Début avril.

Un week-end en Gelbique en quatuor. Anvers et contre tout. Rien que toutes les quatre. Sans mecs, sans progéniture, et sans connexion internet. Je confirme ce que j'avançais il y a deux mois : rien n'a changé. Malgré les chemins parcourus, les vies d'adultes. Dès qu'on est toutes ensemble, la magie opère. C'est comme si toutes les pièces du puzzle s’imbriquaient les unes dans les autres pour former une nouvelle entité. Un entité bloquée dans la vie étudiante. On vit en vase clos, dans notre bulle hermétique, notre cercle fermé. Qui a ses codes, son propre langage, ses expressions, ses gimmicks, ses running gags. Ce qui est assez fou, c'est que ce phénomène ne se produit que lorsqu'on est réunies toutes les quatre. Parce que quand on est à deux, ou à trois, ça n'a rien à voir. J'veux dire, on discute normalement. On inclut le reste du monde. On se comporte de manière civilisée, quoi. Le jour du départ, il a suffit que la dernière se ramène pour qu'on explose de rire et que la conversation parte en vrille. Quelqu'un d'extérieur nous prendrait pour des folles. Tout compte fait, illes nous prennent pour des folles. Les inconnu.e.s et leurs mecs. Celui d'Amy s'est presque habitué à ce que je parle d'elle en utilisant son surnom. Je le surprends encore parfois à tiquer. Le surnom que seul notre quatuor utilise. Ouais, parce qu'en plus, on peut pas s'appeler comme tout le monde. J'serais bien infoutue de l'appeler par le prénom qui est inscrit sur sa carte d'identité. Quand je m'y essaye, je trouve ça beaucoup trop bizarre, ça sonne faux. Et je trouve toujours aussi dingue qu'on ait encore autant de choses à se dire, après avoir passé trois jours à parler en continu. A se marrer comme des baleines, à parler très fort, à simuler des gémissements, à disserter sur les mycoses en sifflant un verre de vin en terrasse, à chanter très fort et très faux, à avaler plein de bubulles pour faire des concours de rots en pleine rue. A danser jusqu'au bout de la nuit. Sans calculer les types qui tentaient de s'introduire. C'était rigolo de les observer. Et de les rembarrer. On n'en avait rien à foutre. On étaient bien trop occupées à twerker et à inventer des chorégraphies animalières. Nos deuxièmes prénoms sont Classe et Discrétion. En toutes circonstances.
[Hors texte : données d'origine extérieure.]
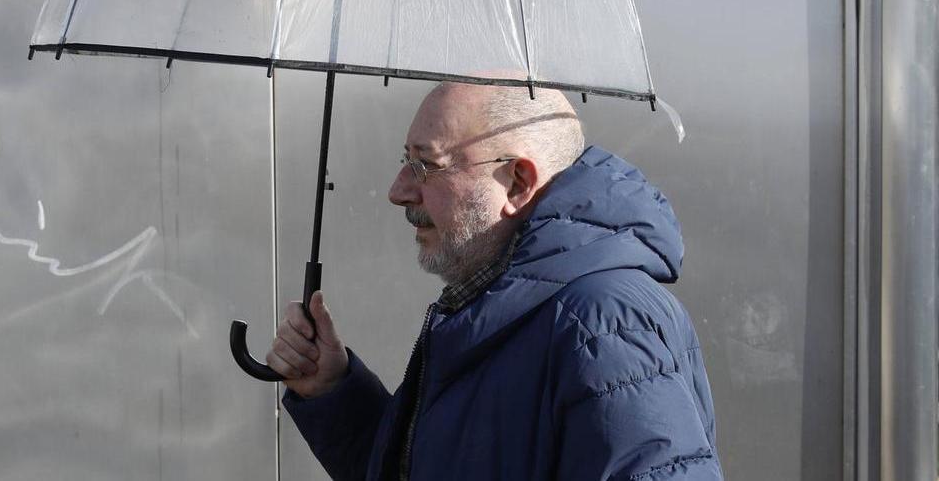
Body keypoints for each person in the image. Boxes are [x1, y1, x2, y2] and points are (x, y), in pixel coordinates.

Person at [266, 82, 723, 480]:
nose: (399, 190)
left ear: (518, 182)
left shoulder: (602, 324)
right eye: (406, 160)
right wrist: (334, 391)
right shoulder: (499, 304)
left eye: (427, 165)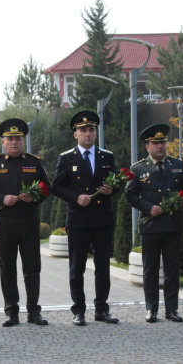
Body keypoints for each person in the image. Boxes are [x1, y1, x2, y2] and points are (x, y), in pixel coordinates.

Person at [0, 118, 51, 327]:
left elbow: (47, 187)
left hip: (29, 220)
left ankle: (33, 311)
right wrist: (2, 198)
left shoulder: (34, 162)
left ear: (23, 140)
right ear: (3, 142)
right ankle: (11, 311)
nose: (14, 142)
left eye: (18, 138)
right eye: (10, 139)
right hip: (5, 222)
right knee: (7, 267)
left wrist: (35, 197)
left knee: (32, 267)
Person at [51, 110, 118, 326]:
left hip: (102, 219)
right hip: (79, 220)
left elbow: (116, 183)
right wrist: (75, 197)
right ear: (75, 134)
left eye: (91, 130)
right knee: (76, 268)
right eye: (83, 130)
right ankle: (78, 310)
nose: (88, 133)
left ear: (95, 133)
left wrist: (111, 190)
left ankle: (102, 308)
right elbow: (57, 187)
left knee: (103, 267)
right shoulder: (66, 157)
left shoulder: (107, 156)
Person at [125, 123, 183, 323]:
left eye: (163, 142)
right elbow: (130, 196)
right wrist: (149, 208)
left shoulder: (178, 165)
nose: (160, 146)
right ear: (147, 146)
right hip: (150, 226)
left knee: (172, 269)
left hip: (173, 225)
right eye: (155, 143)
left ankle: (172, 309)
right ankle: (151, 309)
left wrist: (178, 202)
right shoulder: (138, 168)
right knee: (150, 269)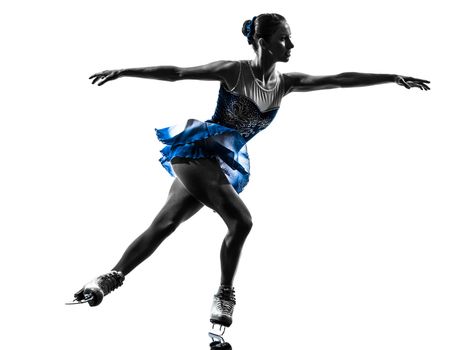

Elles me font rire. Elles me rendent légère. Souriante. Positive. Heureuse. Je les aime, mes jupitériennes.
Et j'crois que beaucoup de mes copines d'aujourd'hui ne connaissent pas la Zizanie qu'elles connaissent. La Zizanie qui se lâche et qui fait l'idiote. La Zizanie qui fait tourner les serviettes. Cette Zizanie manque à mon bonheur. J'ai besoin d'elle(s).